An Alabama Cooperative Extension System cotton expert says one new cotton variety under study offers great advantages to Tennessee Valley producers, but with one proviso. The new variety, known as Deltapine 444 BT/RR, is an early maturing variety under study at the Tennessee Valley Research and Extension Center in Belle Mina.
“Cotton quality (associated with this variety) is much improved over a lot of the early varieties we plant now,” says Charles Burmester, an Extension agronomist based in Belle Mina. Yields have been good, and it appears to fit in very well with growing conditions in the Tennessee Valley.
Burmester presented his findings on Deltapine 444 and other cotton varieties at the Alabama Cotton Field Day, held recently at the Tennessee Valley Regional Research and Extension Center in Belle Mina.
Even so, Burmester says, the variety possesses one characteristic that he finds “disturbing.” “Yields were good on this variety, but we found it has the tendency to do this,” he says, as he runs his index finger along an unusually steep cleft in the stalk of the plant. “Most of the time, you see a variety like this and you think, well, thrips got on this or we hit it with a tractor. Even plant bug damage looks a lot like this.”
As it turns out, test plots conducted last year revealed that about 20 percent of plants in this variety displayed the same sort of terminal splitting.
“They don't know exactly why,” Burmester stresses. “Since this splitting occurs at about the fourth node, a lot of farmers might think it was due to Roundup treatment. But we checked out the plots, and that doesn't appear to be the case.”
The same terminal splitting, in fact, showed up in both Roundup treated plots as well as those where the product was not applied. Burmester believes the problem stems from a physiological trait associated with the variety.

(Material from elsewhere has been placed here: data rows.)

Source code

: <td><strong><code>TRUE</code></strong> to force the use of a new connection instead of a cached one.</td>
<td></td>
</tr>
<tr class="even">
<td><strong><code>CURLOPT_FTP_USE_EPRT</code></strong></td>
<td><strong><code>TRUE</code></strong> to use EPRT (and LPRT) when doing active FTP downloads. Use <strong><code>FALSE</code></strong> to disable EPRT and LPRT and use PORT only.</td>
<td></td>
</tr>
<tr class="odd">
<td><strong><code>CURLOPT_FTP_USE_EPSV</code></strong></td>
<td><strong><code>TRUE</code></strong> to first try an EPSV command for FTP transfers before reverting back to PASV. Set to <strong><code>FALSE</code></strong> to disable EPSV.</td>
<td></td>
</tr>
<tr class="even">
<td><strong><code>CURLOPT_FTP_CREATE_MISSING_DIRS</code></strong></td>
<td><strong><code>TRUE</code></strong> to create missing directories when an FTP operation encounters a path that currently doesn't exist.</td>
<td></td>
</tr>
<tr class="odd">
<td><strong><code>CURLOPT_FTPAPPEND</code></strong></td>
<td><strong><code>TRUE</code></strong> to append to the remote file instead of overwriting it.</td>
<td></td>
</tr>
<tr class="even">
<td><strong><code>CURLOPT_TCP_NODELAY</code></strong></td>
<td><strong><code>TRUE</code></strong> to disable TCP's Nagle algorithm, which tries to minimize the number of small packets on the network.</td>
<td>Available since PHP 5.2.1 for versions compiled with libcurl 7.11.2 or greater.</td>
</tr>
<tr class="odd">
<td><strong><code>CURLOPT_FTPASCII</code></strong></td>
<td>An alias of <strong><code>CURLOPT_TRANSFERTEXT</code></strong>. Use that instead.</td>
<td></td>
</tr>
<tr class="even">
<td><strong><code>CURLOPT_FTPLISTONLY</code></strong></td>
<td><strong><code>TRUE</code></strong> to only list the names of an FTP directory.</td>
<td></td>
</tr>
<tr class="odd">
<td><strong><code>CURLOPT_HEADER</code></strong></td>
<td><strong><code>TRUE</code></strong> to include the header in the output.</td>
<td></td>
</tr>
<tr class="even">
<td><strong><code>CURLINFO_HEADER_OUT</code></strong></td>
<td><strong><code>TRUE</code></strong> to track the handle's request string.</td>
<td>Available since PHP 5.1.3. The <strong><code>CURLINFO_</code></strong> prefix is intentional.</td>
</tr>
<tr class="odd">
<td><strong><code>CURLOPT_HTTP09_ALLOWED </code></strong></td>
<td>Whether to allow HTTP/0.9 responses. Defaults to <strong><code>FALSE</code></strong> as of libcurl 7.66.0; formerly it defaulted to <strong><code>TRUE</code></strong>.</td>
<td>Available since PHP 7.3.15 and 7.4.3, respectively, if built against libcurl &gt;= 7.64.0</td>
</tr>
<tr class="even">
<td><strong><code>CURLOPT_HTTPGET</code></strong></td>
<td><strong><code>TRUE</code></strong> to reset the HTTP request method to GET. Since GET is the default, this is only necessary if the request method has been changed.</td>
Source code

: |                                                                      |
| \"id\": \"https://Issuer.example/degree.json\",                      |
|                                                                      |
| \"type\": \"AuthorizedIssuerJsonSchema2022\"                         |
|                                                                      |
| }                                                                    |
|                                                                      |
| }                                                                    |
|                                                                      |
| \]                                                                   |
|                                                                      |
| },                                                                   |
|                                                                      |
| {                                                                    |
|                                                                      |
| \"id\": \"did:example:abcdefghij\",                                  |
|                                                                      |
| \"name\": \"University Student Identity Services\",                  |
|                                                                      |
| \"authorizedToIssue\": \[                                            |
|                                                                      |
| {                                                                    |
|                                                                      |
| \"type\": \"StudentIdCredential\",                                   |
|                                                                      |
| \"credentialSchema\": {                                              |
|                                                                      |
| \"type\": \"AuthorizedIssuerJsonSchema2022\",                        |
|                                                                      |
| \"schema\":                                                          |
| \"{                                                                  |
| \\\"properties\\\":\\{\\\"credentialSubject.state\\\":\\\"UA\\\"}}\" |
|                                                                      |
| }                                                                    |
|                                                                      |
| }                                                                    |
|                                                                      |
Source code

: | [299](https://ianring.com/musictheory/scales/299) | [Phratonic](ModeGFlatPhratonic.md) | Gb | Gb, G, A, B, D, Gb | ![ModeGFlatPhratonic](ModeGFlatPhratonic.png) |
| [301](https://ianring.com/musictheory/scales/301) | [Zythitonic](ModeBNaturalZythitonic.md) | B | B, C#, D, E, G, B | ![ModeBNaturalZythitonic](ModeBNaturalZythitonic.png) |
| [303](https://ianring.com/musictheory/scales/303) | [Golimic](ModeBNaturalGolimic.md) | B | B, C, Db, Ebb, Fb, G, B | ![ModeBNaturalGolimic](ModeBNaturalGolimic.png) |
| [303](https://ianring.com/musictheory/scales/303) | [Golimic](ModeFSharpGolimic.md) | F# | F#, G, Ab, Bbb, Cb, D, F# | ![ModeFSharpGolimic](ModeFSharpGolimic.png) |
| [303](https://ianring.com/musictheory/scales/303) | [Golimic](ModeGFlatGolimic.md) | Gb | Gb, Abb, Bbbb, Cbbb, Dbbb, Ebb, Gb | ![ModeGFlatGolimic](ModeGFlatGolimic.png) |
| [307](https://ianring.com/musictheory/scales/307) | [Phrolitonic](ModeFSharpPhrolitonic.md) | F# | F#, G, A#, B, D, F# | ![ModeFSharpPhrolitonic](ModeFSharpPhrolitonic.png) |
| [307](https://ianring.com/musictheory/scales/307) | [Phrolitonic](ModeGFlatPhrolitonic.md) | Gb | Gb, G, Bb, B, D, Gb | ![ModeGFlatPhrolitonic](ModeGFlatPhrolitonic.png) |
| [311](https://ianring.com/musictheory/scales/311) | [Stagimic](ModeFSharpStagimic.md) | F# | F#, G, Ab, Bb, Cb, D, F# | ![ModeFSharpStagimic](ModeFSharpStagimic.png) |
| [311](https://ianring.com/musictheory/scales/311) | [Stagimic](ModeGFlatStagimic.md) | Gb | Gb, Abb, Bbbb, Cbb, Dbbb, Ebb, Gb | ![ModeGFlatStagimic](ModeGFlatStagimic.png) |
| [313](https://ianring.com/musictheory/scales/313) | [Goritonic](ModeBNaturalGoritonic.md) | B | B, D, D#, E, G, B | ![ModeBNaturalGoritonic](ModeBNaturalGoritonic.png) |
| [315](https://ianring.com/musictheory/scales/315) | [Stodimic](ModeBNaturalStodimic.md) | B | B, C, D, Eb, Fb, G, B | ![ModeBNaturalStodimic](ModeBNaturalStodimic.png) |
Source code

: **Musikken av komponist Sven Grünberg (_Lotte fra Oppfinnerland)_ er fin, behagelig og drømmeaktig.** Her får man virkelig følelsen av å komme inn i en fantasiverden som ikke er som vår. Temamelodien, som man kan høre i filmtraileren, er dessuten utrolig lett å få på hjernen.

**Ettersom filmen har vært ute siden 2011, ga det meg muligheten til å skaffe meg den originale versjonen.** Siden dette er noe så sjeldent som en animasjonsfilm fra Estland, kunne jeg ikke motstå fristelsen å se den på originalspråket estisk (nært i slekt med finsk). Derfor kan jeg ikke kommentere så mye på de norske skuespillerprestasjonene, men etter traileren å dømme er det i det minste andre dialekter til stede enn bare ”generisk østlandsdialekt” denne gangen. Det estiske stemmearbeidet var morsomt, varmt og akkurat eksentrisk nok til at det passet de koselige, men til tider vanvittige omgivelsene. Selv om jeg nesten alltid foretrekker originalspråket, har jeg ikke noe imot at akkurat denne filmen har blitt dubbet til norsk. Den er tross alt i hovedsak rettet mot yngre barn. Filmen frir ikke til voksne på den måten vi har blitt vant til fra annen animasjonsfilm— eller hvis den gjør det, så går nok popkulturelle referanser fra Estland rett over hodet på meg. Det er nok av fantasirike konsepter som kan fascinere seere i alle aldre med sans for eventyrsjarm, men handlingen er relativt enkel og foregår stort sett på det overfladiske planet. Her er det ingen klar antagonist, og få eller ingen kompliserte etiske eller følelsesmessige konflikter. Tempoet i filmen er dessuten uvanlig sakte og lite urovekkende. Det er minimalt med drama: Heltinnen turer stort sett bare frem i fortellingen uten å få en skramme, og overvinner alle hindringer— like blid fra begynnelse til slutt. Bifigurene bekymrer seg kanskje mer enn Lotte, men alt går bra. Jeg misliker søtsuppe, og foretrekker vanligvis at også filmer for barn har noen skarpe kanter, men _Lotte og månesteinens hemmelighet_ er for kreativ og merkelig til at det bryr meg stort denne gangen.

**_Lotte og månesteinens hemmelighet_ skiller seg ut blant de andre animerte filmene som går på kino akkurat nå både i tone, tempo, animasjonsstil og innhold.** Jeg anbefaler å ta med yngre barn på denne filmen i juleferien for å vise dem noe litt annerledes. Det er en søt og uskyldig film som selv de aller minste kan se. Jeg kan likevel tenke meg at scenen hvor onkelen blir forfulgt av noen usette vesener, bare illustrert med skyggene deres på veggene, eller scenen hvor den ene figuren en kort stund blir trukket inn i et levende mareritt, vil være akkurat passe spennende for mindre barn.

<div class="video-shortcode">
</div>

“You essentially get this period of time when it splits and doesn't put on any fruit, and you're going to have some delay,” he points out. “And if it splits like that, it doesn't have as many nodes as regular cotton does. There tends to be a little shorter cotton in there in certain cases, and other cotton tends to out compete it.”
The good news is that in test plots this year, Burmester has noticed a significant decline in terminal splitting, down to roughly 12 percent of the plants. Still, despite the problems associated with splitting, his overall opinion of the variety is positive. Deltapine 444, which has been tested under Roundup and non-Roundup treatments and in irrigated and non-irrigated fields, has continued to perform well.
Burmester and other researchers are trying to collect as much information as they can about Deltapine 444 because planting seed is expected to be available next year. Burmester also mentioned one other variety, Deltapine 555, a late-maturing plant that appears to be a little too late for North Alabama growing conditions and better suited to growing conditions in central and south Alabama.